Calculating a Mortgage Payment with a Spreadsheet Program
All modern spreadsheet programs contain a payment function. Microsoft Works requires the principal amount, the rate, and the term. Microsoft Excel requires the rate, the number of periods, and the present value. These are all the same variables that are being required. It is important to note that the rate will need to be adjusted based on the period of time being measured. For example, on a 30-year mortgage where payments are made monthly, you will have to divide the interest rate by 12 to determine the monthly rate. A similar adjustment needs to be made to the term or number of periods. On a 30-year mortgage, payments are made monthly, so the number of periods is equal to 360.
Assuming a 30-year, fully-amortizing mortgage, a 6.00% rate, and a $200,000 loan amount, the monthly payment would be $1,199.10. The 6.00% rate needs to be divided by 12 in the function, resulting in a monthly rate of 0.50%. The number of periods or term is 360 months.
Calculating a Mortgage Payment with a Basic Calculator
Calculating a mortgage payment without a spreadsheet or financial calculator requires a bit more math. The formula is as follows:
Payment = Principal x [rate x (1 + rate) ^n / (1 + rate) ^n -1]
The “^” indicates an exponent, and “n” represents the number of periods or amortization term. Starting with the fraction within the brackets, a 6.00% annual rate needs to be converted to a monthly rate, which would be 0.50%. The numerator is determined by multiplying 0.50% times 1 plus the 0.50% rate to the power of 360, which is 0.0301. For the denominator, 1 plus the 0.50% rate raised to the power of 360 minus the whole number 1 is 5.0226. Dividing 0.0301 by 5.0226 is 0.005996. Multiplying this result times the principal amount of $200,000 from the example above equals $1,199.10. This is the same result achieved in the spreadsheet example above.
A basic spreadsheet program is the easier route to take. To perform the calculations using the formula above requires a calculator that can handle exponents.

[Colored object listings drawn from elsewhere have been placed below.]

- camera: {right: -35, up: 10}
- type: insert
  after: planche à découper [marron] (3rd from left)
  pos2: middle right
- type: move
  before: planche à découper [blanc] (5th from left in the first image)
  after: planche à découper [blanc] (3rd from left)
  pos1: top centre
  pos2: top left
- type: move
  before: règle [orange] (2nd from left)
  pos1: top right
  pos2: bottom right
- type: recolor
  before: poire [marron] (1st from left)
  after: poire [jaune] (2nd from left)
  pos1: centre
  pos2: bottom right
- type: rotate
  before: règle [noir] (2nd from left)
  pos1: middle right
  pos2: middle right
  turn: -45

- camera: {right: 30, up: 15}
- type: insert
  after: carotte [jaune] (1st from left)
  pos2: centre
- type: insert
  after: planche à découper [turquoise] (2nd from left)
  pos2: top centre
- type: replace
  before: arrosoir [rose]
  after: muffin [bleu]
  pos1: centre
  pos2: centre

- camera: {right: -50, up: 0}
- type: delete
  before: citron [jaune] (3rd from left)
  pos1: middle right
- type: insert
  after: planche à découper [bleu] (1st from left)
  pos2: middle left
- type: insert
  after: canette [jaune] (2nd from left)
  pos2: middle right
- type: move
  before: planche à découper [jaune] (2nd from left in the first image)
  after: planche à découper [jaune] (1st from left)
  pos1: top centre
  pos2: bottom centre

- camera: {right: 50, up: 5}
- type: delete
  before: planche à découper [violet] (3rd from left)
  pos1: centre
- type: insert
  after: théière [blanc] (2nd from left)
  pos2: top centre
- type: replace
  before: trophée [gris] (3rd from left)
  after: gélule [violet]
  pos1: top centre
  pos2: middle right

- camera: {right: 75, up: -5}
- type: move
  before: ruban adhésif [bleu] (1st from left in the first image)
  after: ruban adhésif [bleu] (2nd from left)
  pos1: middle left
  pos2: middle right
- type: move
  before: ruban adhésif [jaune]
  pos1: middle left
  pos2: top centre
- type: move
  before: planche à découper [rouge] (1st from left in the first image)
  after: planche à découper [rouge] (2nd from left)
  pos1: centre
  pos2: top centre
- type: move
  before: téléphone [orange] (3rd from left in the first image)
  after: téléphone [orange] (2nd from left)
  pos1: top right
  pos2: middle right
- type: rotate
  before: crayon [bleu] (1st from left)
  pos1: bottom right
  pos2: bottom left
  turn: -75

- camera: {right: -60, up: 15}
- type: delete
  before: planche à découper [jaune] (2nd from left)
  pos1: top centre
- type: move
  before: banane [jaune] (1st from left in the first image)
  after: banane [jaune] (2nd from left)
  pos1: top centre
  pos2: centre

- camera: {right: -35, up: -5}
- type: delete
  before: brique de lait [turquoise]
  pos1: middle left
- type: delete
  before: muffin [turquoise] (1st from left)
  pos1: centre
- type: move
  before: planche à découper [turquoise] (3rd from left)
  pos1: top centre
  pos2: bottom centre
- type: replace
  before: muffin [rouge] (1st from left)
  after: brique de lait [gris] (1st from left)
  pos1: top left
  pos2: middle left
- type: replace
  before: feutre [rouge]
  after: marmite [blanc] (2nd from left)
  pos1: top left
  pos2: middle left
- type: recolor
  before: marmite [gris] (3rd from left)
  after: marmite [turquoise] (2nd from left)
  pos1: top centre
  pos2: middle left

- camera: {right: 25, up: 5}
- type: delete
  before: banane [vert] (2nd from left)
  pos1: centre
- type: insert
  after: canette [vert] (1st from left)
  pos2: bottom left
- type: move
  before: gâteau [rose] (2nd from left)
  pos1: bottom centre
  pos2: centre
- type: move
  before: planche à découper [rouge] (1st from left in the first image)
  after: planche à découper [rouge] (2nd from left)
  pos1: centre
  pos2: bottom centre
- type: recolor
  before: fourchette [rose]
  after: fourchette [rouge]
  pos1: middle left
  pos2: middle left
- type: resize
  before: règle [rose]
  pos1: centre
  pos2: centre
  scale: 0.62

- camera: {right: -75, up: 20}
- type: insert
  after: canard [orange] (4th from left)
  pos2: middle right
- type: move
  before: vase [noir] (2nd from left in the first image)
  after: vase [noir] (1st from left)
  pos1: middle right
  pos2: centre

Many mortgage lenders also require that taxes and insurance be escrowed. This does not affect the monthly principal and interest payment, but it would affect the total monthly payment to the mortgage company. Many times, a mortgage company will require 13 months of tax and insurance payments to provide a buffer against rising taxes and insurance costs. This would be calculated by adding the annual tax payment required plus the annual property insurance payment, dividing by 12 and then multiplying by 13. A mortgage representative should be able to indicate what amounts will be required on an ongoing basis.